Encapsulation of CO2 into amorphous alpha-cyclodextrin powder at different moisture contents - Part 2: Characterization of complexed powders and determination of crystalline structure.

This study aims to characterize CO2-α-cyclodextrin (α-CD) inclusion complexes produced from amorphous α-CD powder at moisture contents (MC) close to or higher than the critical level of crystallization (e.g. 13, 15 and 17% MC on wet basis, w.b.) at 0.4 and 1.6MPa pressure for 72h. The results of (13)C NMR, SEM, DSC and X-ray analyses showed that these MC levels were high enough to induce crystallization of CO2-α-CD complexed powders during encapsulation, by which amount of CO2 encapsulated by amorphous α-CD powder was significantly increased. The formation of inclusion complexes were well confirmed by results of FTIR and (13)C NMR analyses through an appearance of a peak associated with CO2 on the FTIR (2334cm(-1)) and NMR (125.3ppm) spectra. Determination of crystal packing patterns of CO2-α-CD complexed powders showed that during crystallization, α-CD molecules were arranged in cage-type structure in which CO2 molecules were entrapped in isolated cavities.

Encapsulation of CO2 into amorphous alpha-cyclodextrin powder at different moisture contents - Part 1: Encapsulation capacity and stability of inclusion complexes.

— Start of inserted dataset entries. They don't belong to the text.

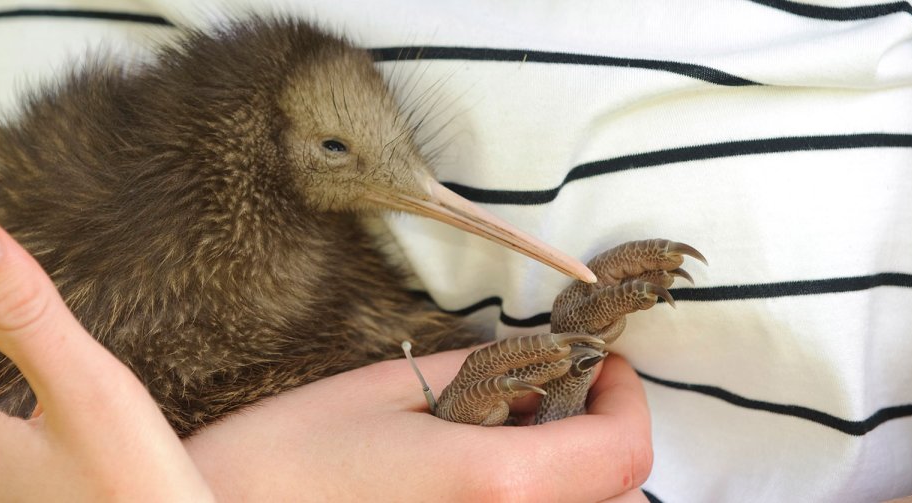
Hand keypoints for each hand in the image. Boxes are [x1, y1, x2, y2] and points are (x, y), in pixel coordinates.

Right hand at [185, 347, 652, 501]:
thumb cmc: (283, 461)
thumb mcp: (384, 392)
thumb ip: (480, 378)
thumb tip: (538, 380)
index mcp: (495, 487)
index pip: (621, 454)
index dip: (627, 402)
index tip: (603, 367)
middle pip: (614, 499)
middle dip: (602, 443)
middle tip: (557, 398)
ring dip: (571, 484)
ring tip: (515, 442)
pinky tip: (476, 488)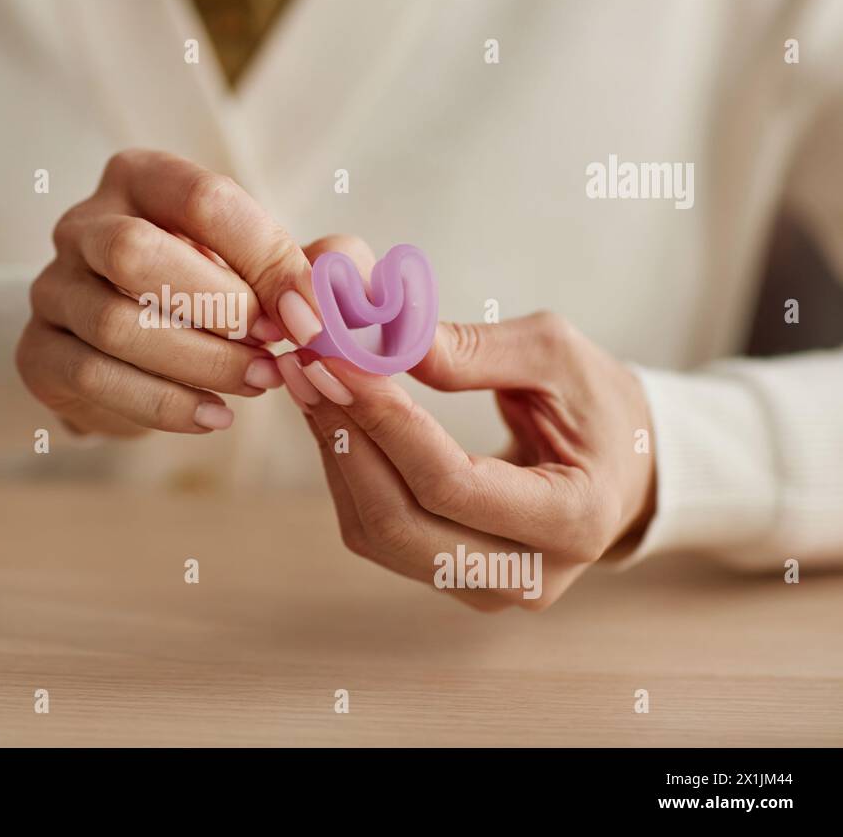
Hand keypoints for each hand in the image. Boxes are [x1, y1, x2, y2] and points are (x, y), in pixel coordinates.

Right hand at [17, 150, 326, 436]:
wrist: (129, 351)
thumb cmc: (207, 291)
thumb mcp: (259, 266)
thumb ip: (305, 268)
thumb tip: (337, 298)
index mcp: (140, 178)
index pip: (203, 199)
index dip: (265, 258)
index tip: (310, 313)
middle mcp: (83, 224)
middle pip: (134, 252)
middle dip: (217, 307)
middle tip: (273, 346)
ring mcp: (52, 289)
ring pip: (116, 324)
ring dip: (201, 363)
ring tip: (258, 383)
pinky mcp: (37, 353)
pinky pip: (95, 378)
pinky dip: (164, 404)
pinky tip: (213, 416)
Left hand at [278, 238, 655, 609]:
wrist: (623, 466)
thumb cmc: (598, 405)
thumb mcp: (558, 356)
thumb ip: (477, 351)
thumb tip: (386, 342)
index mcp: (573, 520)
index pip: (452, 483)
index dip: (386, 422)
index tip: (336, 359)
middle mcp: (528, 575)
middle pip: (402, 521)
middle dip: (345, 437)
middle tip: (306, 364)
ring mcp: (485, 588)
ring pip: (378, 532)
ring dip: (335, 451)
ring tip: (309, 379)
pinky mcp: (449, 578)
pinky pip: (378, 531)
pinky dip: (347, 469)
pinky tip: (331, 414)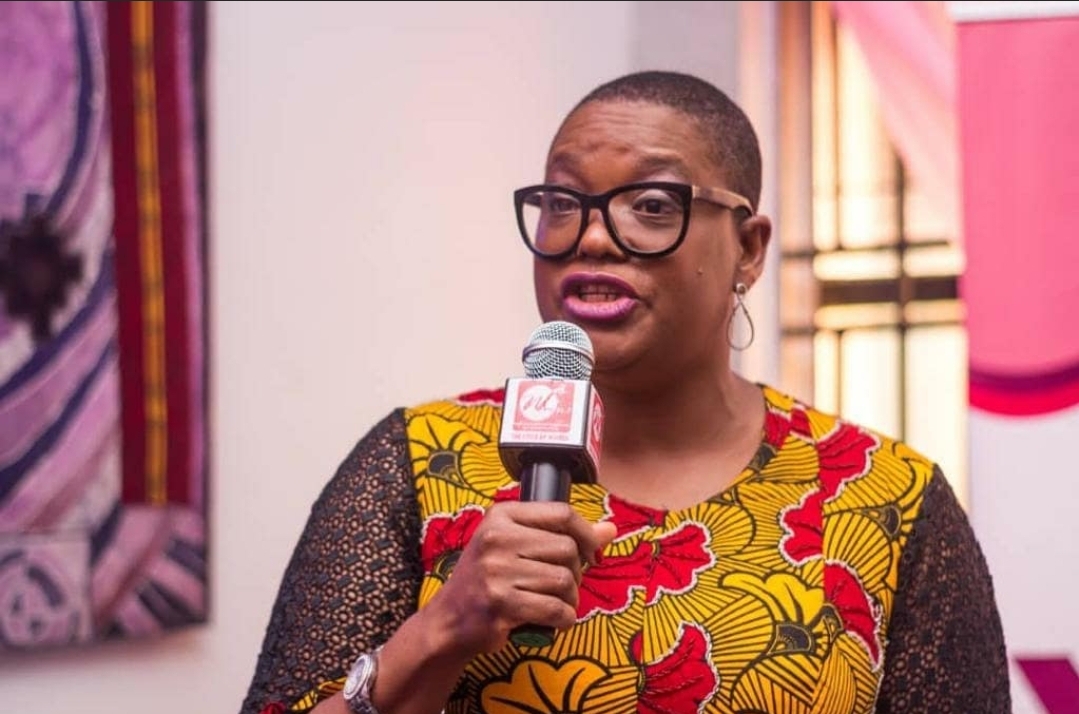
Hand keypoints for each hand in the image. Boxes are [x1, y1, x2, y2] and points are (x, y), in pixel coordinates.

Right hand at [425, 500, 616, 656]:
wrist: (448, 620)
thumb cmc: (488, 579)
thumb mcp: (517, 546)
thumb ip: (561, 535)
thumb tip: (609, 530)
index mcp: (501, 516)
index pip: (562, 513)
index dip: (586, 535)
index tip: (591, 554)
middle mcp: (497, 538)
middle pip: (567, 549)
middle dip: (576, 572)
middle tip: (563, 586)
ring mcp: (497, 571)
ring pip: (564, 580)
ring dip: (570, 599)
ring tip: (555, 603)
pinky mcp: (501, 604)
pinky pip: (555, 609)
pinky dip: (564, 619)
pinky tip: (554, 621)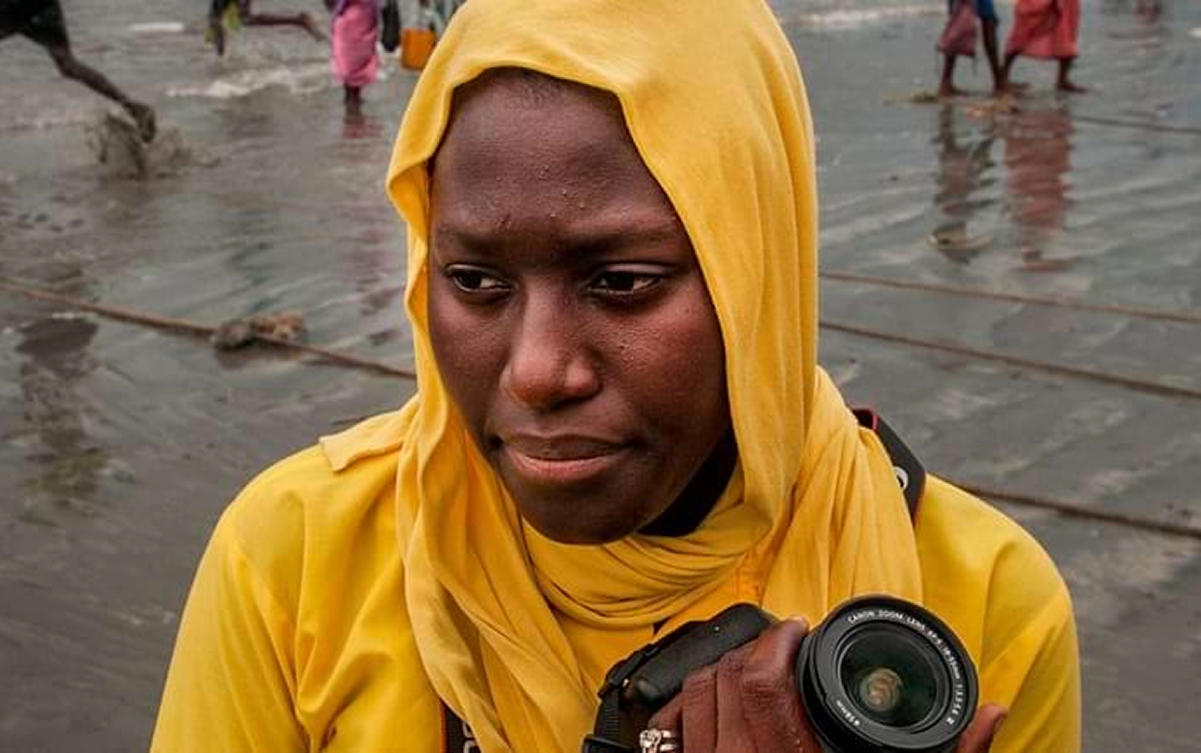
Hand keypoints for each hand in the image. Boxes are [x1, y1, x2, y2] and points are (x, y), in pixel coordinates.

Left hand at [646, 618, 1007, 751]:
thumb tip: (992, 712)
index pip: (763, 680)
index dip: (778, 640)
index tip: (800, 631)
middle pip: (725, 678)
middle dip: (753, 650)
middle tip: (783, 647)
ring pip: (694, 698)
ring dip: (721, 673)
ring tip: (753, 670)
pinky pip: (671, 734)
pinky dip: (688, 709)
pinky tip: (716, 706)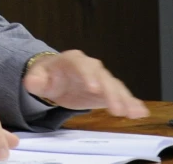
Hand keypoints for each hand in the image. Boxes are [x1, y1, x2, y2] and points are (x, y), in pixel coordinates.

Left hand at [23, 50, 148, 118]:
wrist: (55, 77)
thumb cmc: (47, 75)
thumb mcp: (37, 77)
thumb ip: (35, 80)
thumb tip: (32, 83)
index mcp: (72, 60)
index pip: (82, 66)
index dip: (89, 76)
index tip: (94, 89)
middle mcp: (90, 67)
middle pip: (103, 77)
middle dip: (110, 92)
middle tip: (116, 109)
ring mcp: (101, 79)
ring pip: (115, 87)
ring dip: (124, 99)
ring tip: (132, 113)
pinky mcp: (108, 91)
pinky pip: (122, 95)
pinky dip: (131, 103)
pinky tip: (140, 111)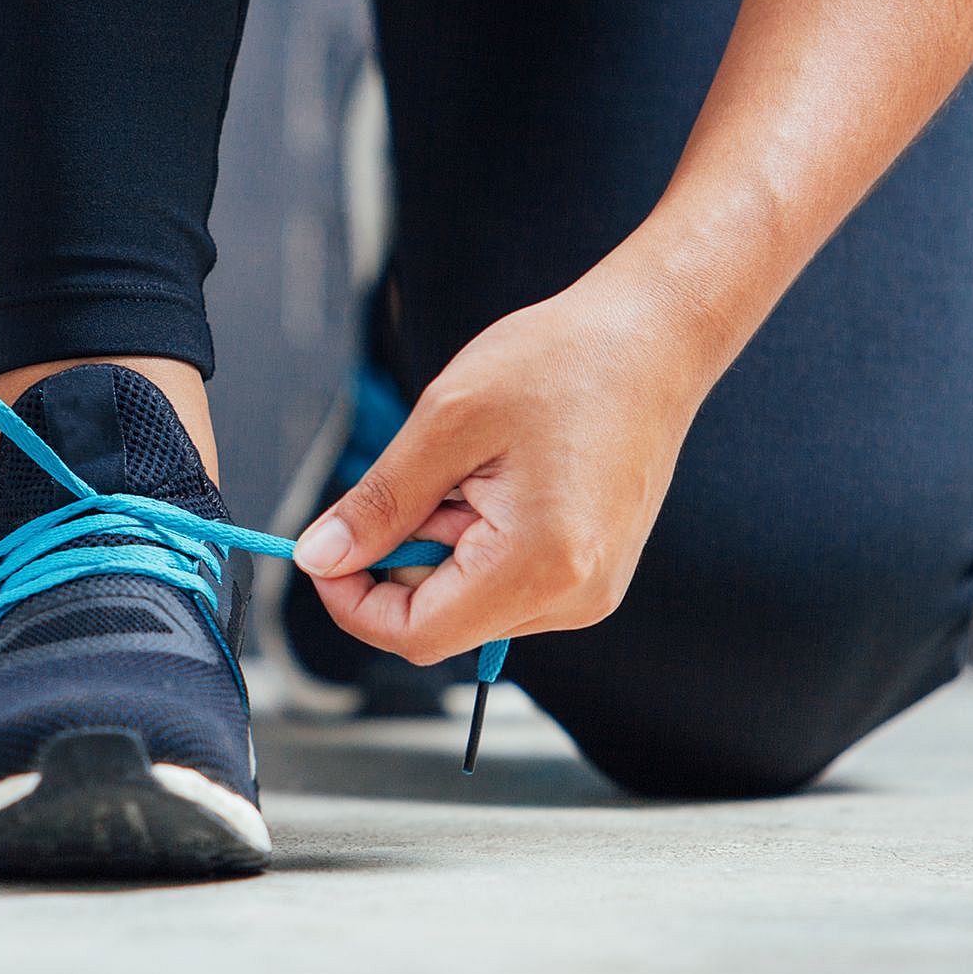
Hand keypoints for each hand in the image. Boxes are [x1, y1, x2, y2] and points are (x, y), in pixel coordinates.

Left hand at [291, 267, 717, 663]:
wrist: (652, 338)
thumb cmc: (565, 361)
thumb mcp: (446, 422)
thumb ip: (379, 503)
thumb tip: (320, 557)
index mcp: (541, 565)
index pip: (417, 635)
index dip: (353, 604)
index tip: (325, 553)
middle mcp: (574, 596)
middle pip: (440, 622)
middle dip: (403, 560)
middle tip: (424, 479)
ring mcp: (588, 590)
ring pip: (467, 604)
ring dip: (440, 547)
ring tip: (474, 470)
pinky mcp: (589, 574)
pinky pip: (503, 584)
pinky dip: (474, 542)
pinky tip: (498, 483)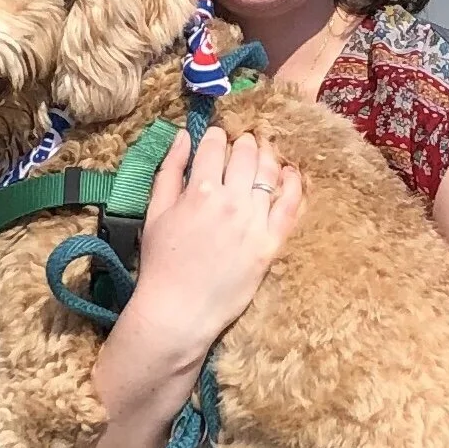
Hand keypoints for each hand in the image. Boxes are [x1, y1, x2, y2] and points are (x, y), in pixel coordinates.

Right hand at [118, 127, 302, 375]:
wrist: (178, 311)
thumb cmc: (160, 263)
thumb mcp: (155, 212)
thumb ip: (169, 170)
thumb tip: (183, 135)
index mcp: (198, 190)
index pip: (215, 145)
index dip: (216, 135)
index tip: (218, 137)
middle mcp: (230, 201)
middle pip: (245, 154)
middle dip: (244, 142)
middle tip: (243, 143)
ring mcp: (253, 222)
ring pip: (269, 173)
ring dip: (266, 156)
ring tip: (264, 153)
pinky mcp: (270, 243)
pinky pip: (290, 205)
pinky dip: (293, 183)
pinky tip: (290, 173)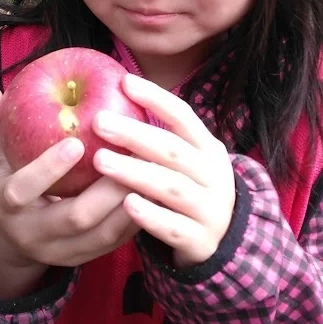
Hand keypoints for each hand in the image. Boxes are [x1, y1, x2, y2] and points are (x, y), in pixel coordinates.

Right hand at [0, 82, 139, 271]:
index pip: (22, 190)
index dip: (48, 168)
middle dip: (105, 187)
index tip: (76, 141)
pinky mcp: (88, 259)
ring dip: (129, 203)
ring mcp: (64, 253)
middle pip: (74, 218)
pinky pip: (117, 243)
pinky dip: (138, 217)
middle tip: (130, 154)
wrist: (17, 240)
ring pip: (103, 236)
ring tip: (150, 170)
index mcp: (8, 207)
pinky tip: (157, 190)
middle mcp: (34, 235)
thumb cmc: (12, 182)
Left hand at [92, 74, 235, 267]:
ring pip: (171, 187)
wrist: (224, 241)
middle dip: (134, 134)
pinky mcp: (201, 241)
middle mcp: (213, 175)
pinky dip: (151, 215)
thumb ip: (160, 138)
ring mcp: (210, 209)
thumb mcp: (187, 161)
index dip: (155, 98)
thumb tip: (117, 95)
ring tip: (100, 161)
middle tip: (98, 122)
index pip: (184, 116)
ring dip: (135, 172)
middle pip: (172, 150)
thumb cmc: (190, 190)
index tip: (124, 82)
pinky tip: (127, 203)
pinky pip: (174, 227)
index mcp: (208, 148)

This study investigated the effects of water-induced crystallization of amorphous alpha-cyclodextrin (α-CD) powder on CO2 encapsulation at 0.4-1.6 MPa pressure for 1-72 h through the addition of water (to reach to 13, 15 and 17% wet basis, w.b.) into amorphous α-CD powder prior to the encapsulation. The results showed that the α-CD encapsulation capacity was over 1 mol CO2/mol α-CD after pressurizing for longer than 48 h. The encapsulated CO2 concentration by the addition of water was considerably higher (p<0.05) than that of amorphous α-CD powder (5.51% MC, w.b.) without an addition of water and that of crystalline α-CD powders under the same MC and encapsulation conditions. A comparison of CO2 release properties (75% relative humidity, 25 °C) from complexed powders prepared from amorphous and crystalline α-CD powders under the same conditions is also presented.

Encapsulation of CO2 into amorphous and crystalline α-cyclodextrin powders and the characterization of the complexes formed.

Carbon dioxide complexation was undertaken into solid matrices of amorphous and crystalline α-cyclodextrin (α-CD) powders, under various pressures (0.4-1.6 MPa) and time periods (4-96 h). The results show that the encapsulation capacity of crystalline α-CD was significantly lower than that of amorphous α-CD at low pressure and short time (0.4-0.8 MPa and 4-24 h), but was markedly enhanced with an increase of pressure and prolongation of encapsulation time. For each pressure level tested, the time required to reach a near equilibrium encapsulation capacity of the crystalline powder was around 48 h, which was much longer than that of the amorphous one, which only required about 8h. The inclusion complex formation of both types of α-CD powders was confirmed by the appearance of a CO2 peak on the FTIR and NMR spectra. Moreover, inclusion complexes were also characterized by DSC, TGA, SEM and X-ray analyses.